**INFORMATION PROVIDED:**
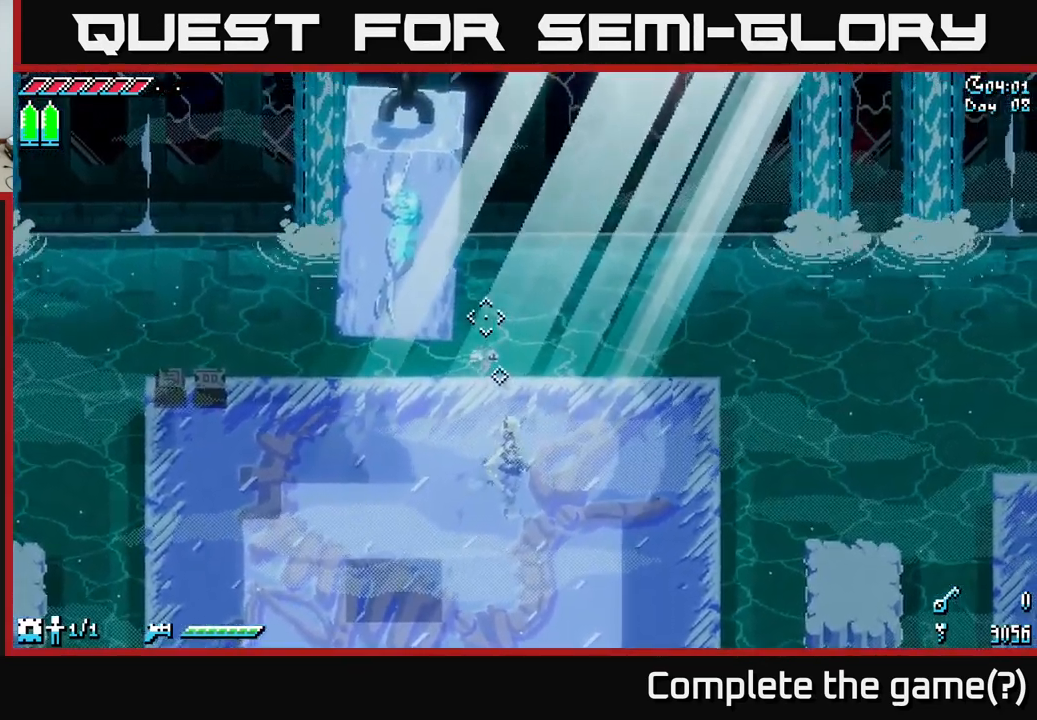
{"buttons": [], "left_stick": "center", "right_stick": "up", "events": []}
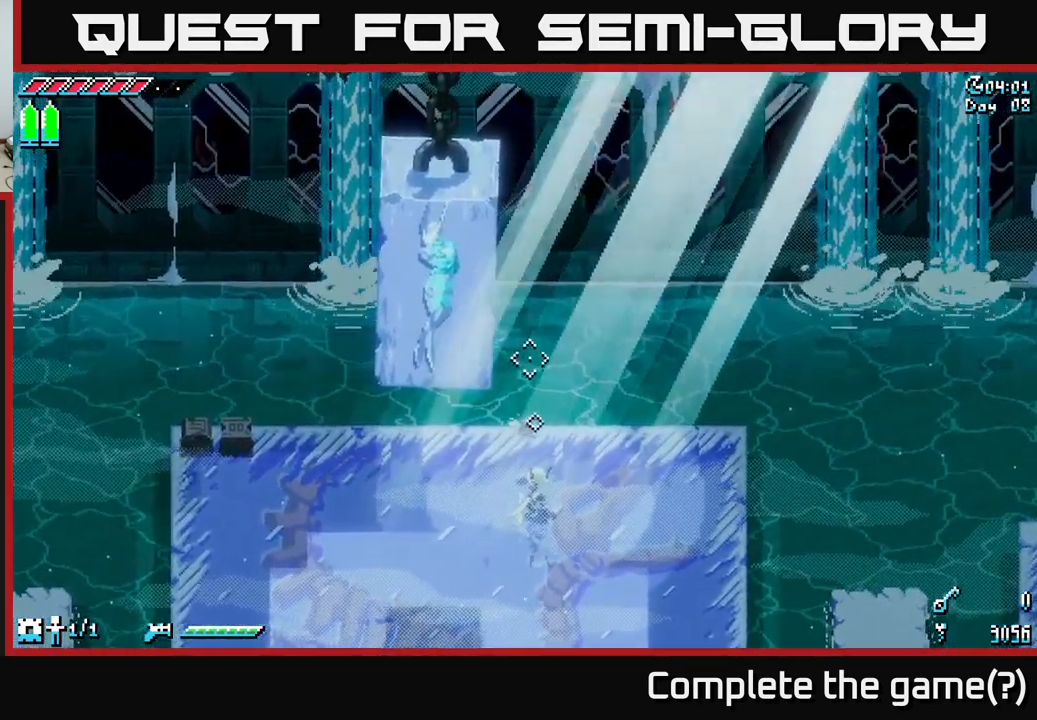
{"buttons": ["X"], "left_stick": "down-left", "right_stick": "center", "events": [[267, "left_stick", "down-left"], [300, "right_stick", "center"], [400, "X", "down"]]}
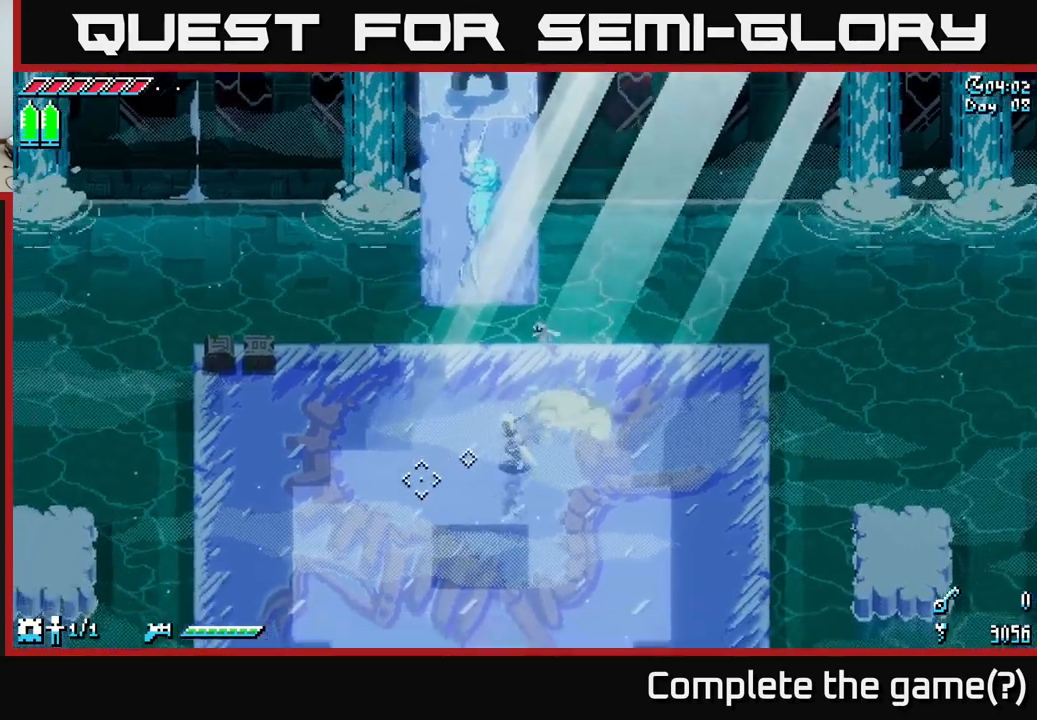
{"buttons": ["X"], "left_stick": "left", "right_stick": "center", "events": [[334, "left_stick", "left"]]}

**GOAL OF THE EXERCISE:** Exclude images. Return the data above verbatim.

**EXERCISE OUTPUT:**
{"buttons": [], "left_stick": "center", "right_stick": "up", "events": []}
{"buttons": ["X"], "left_stick": "down-left", "right_stick": "center", "events": [[267, "left_stick", "down-left"], [300, "right_stick", "center"], [400, "X", "down"]]}
{"buttons": ["X"], "left_stick": "left", "right_stick": "center", "events": [[334, "left_stick", "left"]]}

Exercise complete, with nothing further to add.